# I'm impressed with Ms Clinton's Campaign Message



## Real Old Man (Aug 17, 2015)

Very Clear and to the point.

Hillary Clinton's Social Media Manager to NRA: 'F**k Off'

Course maybe that ought to be every American's response to the beached blond hag:vs_rocking_banana::vs_rocking_banana:


----------



## Slippy (Nov 14, 2013)

Classy and Presidential...


----------



## stowlin (Apr 25, 2016)

Move on.org got over 5000 petition signatures to demand the NRA be listed as a terrorist organization. That is your Hillary crowd all the way.


----------



## Camel923 (Aug 13, 2014)




----------



## essdub (Feb 13, 2016)

I just don't get it. These terrorists Don't attack gun shops, firing ranges, police stations, etc. They attack where they expect to meet the least resistance. Removing ONE firearm from the general public is giving them better odds. 
Trying to remove any firearms from us causes that target on our backs to grow larger and larger. 

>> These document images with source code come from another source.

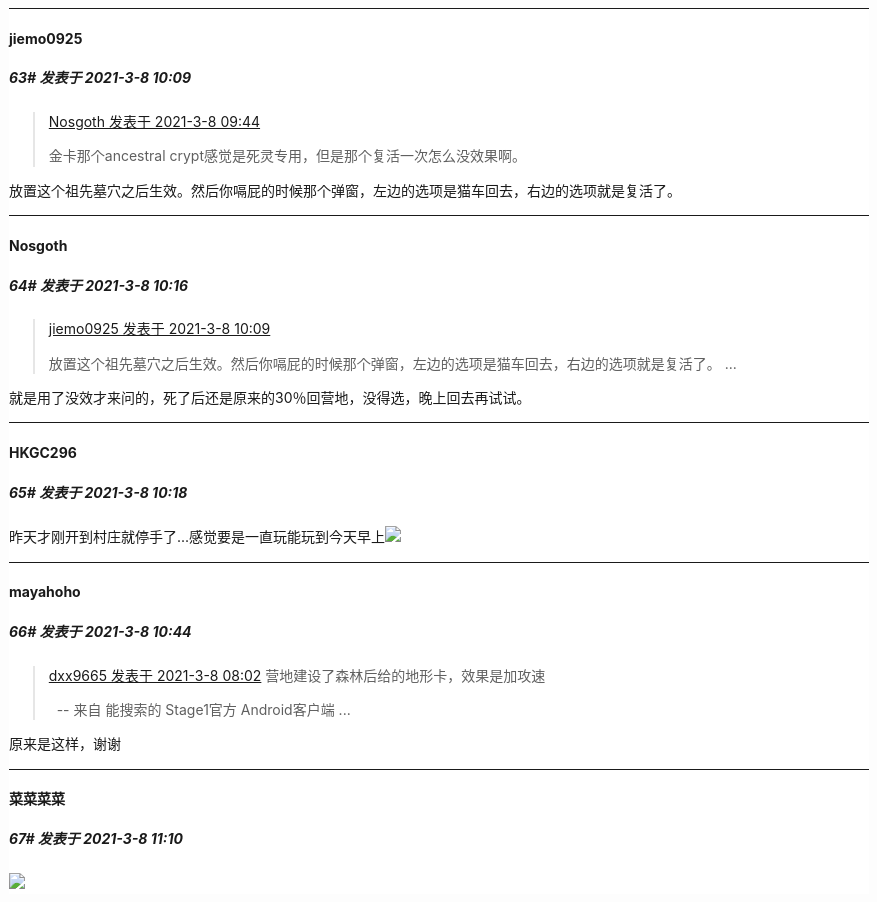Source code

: 
-----

####  jiemo0925  
##### 63#       发表于 2021-3-8 10:09


<blockquote><a href="httphttps://bbs.saraba1st.com/2b/forum.php?mod=redirect&amp;goto=findpost&amp;pid=50548015&amp;ptid=1991658" target="_blank">Nosgoth 发表于 2021-3-8 09:44</a>

金卡那个ancestral crypt感觉是死灵专用，但是那个复活一次怎么没效果啊。</blockquote>
放置这个祖先墓穴之后生效。然后你嗝屁的时候那个弹窗，左边的选项是猫车回去，右边的选项就是复活了。


-----

####  Nosgoth  
##### 64#       发表于 2021-3-8 10:16


<blockquote><a href="httphttps://bbs.saraba1st.com/2b/forum.php?mod=redirect&amp;goto=findpost&amp;pid=50548419&amp;ptid=1991658" target="_blank">jiemo0925 发表于 2021-3-8 10:09</a>

放置这个祖先墓穴之后生效。然后你嗝屁的时候那个弹窗，左边的选项是猫车回去，右边的选项就是复活了。 ...</blockquote>
就是用了没效才来问的，死了后还是原来的30％回营地，没得选，晚上回去再试试。


-----

####  HKGC296  
##### 65#       发表于 2021-3-8 10:18


昨天才刚开到村庄就停手了...感觉要是一直玩能玩到今天早上<img src="https://static.saraba1st.com/image/smiley/face2017/152.png" referrerpolicy="no-referrer">


-----

####  mayahoho  
##### 66#       发表于 2021-3-8 10:44


<blockquote><a href="httphttps://bbs.saraba1st.com/2b/forum.php?mod=redirect&amp;goto=findpost&amp;pid=50546870&amp;ptid=1991658" target="_blank">dxx9665 发表于 2021-3-8 08:02</a>
营地建设了森林后给的地形卡，效果是加攻速

  -- 来自 能搜索的 Stage1官方 Android客户端 ...</blockquote>
原来是这样，谢谢


-----

####  菜菜菜菜  
##### 67#       发表于 2021-3-8 11:10


<img src="https://static.saraba1st.com/image/smiley/face2017/004.gif" referrerpolicy="no-referrer">
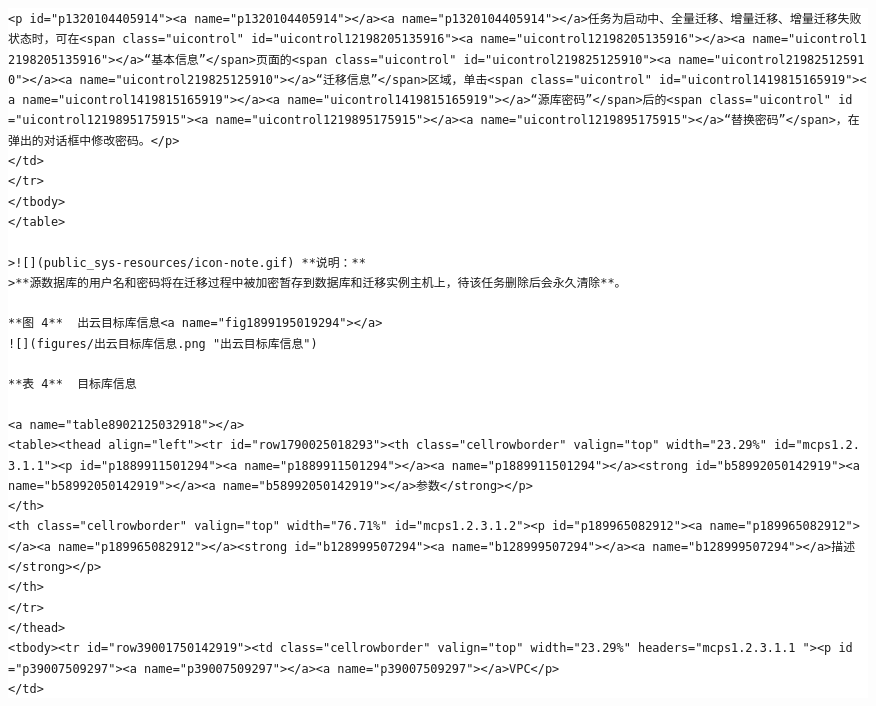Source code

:     <p id="p1320104405914"><a name="p1320104405914"></a><a name="p1320104405914"></a>任务为启动中、全量迁移、增量迁移、增量迁移失败状态时，可在<span class="uicontrol" id="uicontrol12198205135916"><a name="uicontrol12198205135916"></a><a name="uicontrol12198205135916"></a>“基本信息”</span>页面的<span class="uicontrol" id="uicontrol219825125910"><a name="uicontrol219825125910"></a><a name="uicontrol219825125910"></a>“迁移信息”</span>区域，单击<span class="uicontrol" id="uicontrol1419815165919"><a name="uicontrol1419815165919"></a><a name="uicontrol1419815165919"></a>“源库密码”</span>后的<span class="uicontrol" id="uicontrol1219895175915"><a name="uicontrol1219895175915"></a><a name="uicontrol1219895175915"></a>“替换密码”</span>，在弹出的对话框中修改密码。</p>
    </td>
    </tr>
    </tbody>
    </table>

    >![](public_sys-resources/icon-note.gif) **说明：** 
    >**源数据库的用户名和密码将在迁移过程中被加密暂存到数据库和迁移实例主机上，待该任务删除后会永久清除**。

    **图 4**  出云目标库信息<a name="fig1899195019294"></a>  
    ![](figures/出云目标库信息.png "出云目标库信息")

    **表 4**  目标库信息

    <a name="table8902125032918"></a>
    <table><thead align="left"><tr id="row1790025018293"><th class="cellrowborder" valign="top" width="23.29%" id="mcps1.2.3.1.1"><p id="p1889911501294"><a name="p1889911501294"></a><a name="p1889911501294"></a><strong id="b58992050142919"><a name="b58992050142919"></a><a name="b58992050142919"></a>参数</strong></p>
    </th>
    <th class="cellrowborder" valign="top" width="76.71%" id="mcps1.2.3.1.2"><p id="p189965082912"><a name="p189965082912"></a><a name="p189965082912"></a><strong id="b128999507294"><a name="b128999507294"></a><a name="b128999507294"></a>描述</strong></p>
    </th>
    </tr>
    </thead>
    <tbody><tr id="row39001750142919"><td class="cellrowborder" valign="top" width="23.29%" headers="mcps1.2.3.1.1 "><p id="p39007509297"><a name="p39007509297"></a><a name="p39007509297"></a>VPC</p>
    </td>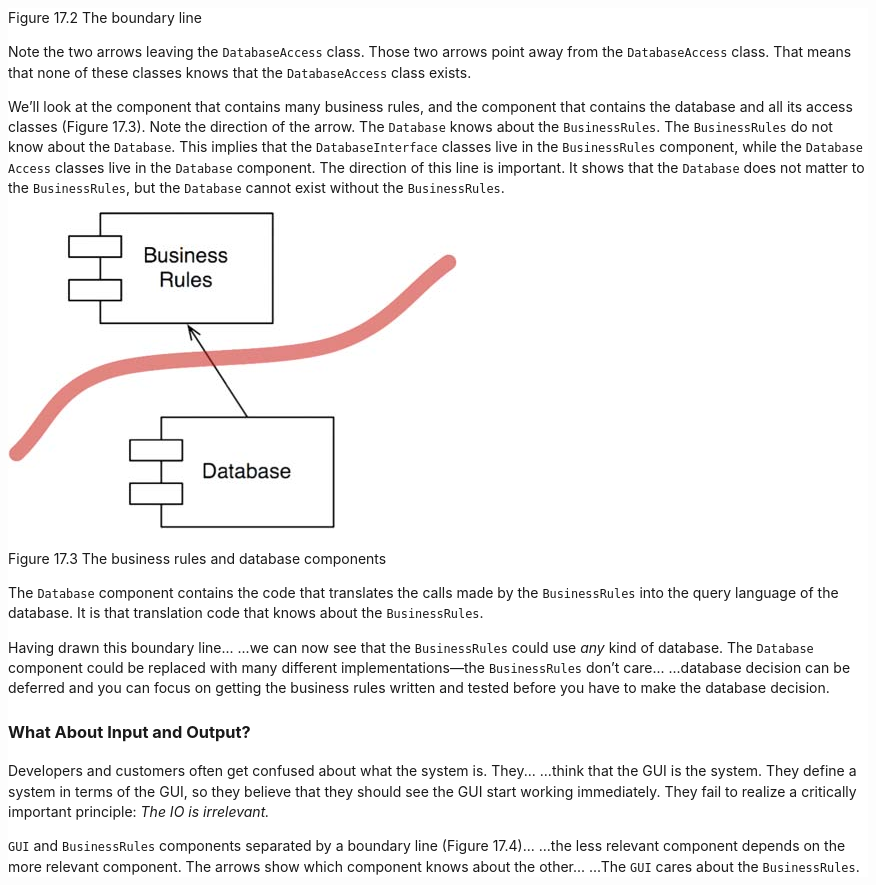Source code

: Figure 17.2 The boundary line

Note the two arrows leaving the `DatabaseAccess` class. Those two arrows point away from the `DatabaseAccess` class. That means that none of these classes knows that the `DatabaseAccess` class exists.

We’ll look at the component that contains many business rules, and the component that contains the database and all its access classes (Figure 17.3). Note the direction of the arrow. The `Database` knows about the `BusinessRules`. The `BusinessRules` do not know about the `Database`. This implies that the `DatabaseInterface` classes live in the `BusinessRules` component, while the `DatabaseAccess` classes live in the `Database` component.
The direction of this line is important. It shows that the `Database` does not matter to the `BusinessRules`, but the `Database` cannot exist without the `BusinessRules`.

![Figure 17.3 The business rules and database components](./assets/figure17.3.jpg)

Figure 17.3 The business rules and database components

The `Database` component contains the code that translates the calls made by the `BusinessRules` into the query language of the database. It is that translation code that knows about the `BusinessRules`.

Having drawn this boundary line... ...we can now see that the `BusinessRules` could use _any_ kind of database. The `Database` component could be replaced with many different implementations—the `BusinessRules` don’t care... ...database decision can be deferred and you can focus on getting the business rules written and tested before you have to make the database decision.

### What About Input and Output?

Developers and customers often get confused about what the system is. They... ...think that the GUI is the system. They define a system in terms of the GUI, so they believe that they should see the GUI start working immediately. They fail to realize a critically important principle: _The IO is irrelevant._

`GUI` and `BusinessRules` components separated by a boundary line (Figure 17.4)... ...the less relevant component depends on the more relevant component. The arrows show which component knows about the other... ...The `GUI` cares about the `BusinessRules`.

These politicians are sick. They should be in prison for the murders of all the victims of terrorists attacks for aiding and abetting these terrorists. Add in obstructions of justice, interfering with investigations, treason. As they apply


----------



## keith9365 (Apr 23, 2014)

essdub said:


> I just don't get it. These terrorists Don't attack gun shops, firing ranges, police stations, etc. They attack where they expect to meet the least resistance. Removing ONE firearm from the general public is giving them better odds.
> Trying to remove any firearms from us causes that target on our backs to grow larger and larger.
> 
> These politicians are sick. They should be in prison for the murders of all the victims of terrorists attacks for aiding and abetting these terrorists. Add in obstructions of justice, interfering with investigations, treason. As they apply[/QUOTE
> ...


----------



## Boss Dog (Feb 8, 2013)

I have a dream! 
.


----------



## Prepared One (Nov 5, 2014)

I thought it was a well thought out and intelligent response based on the overwhelming facts in evidence. Very presidential. She has my vote!


----------



## Seneca (Nov 16, 2012)

Sound like she is doing a fine job as a Social Media Manager...


----------



## Chipper (Dec 22, 2012)

At least we finally have something in common cause I feel the same way about her.


----------



## Camel923 (Aug 13, 2014)

Steelers notebook: Tomlin calls Clinton visit 'an awesome experience' | Pittsburgh Post-Gazette


----------



## Seneca (Nov 16, 2012)

With a mouth like that on her, I bet she is a real hoot at social gatherings after she's gotten a few drinks under her belt...


----------



## Urinal Cake (Oct 19, 2013)

Watch the shiny object and divert from Obama's lack of ability to deal with the actual problem.
There will be a stepped up attacks by terrorists....stay vigilant; avoid slaughter zones!


----------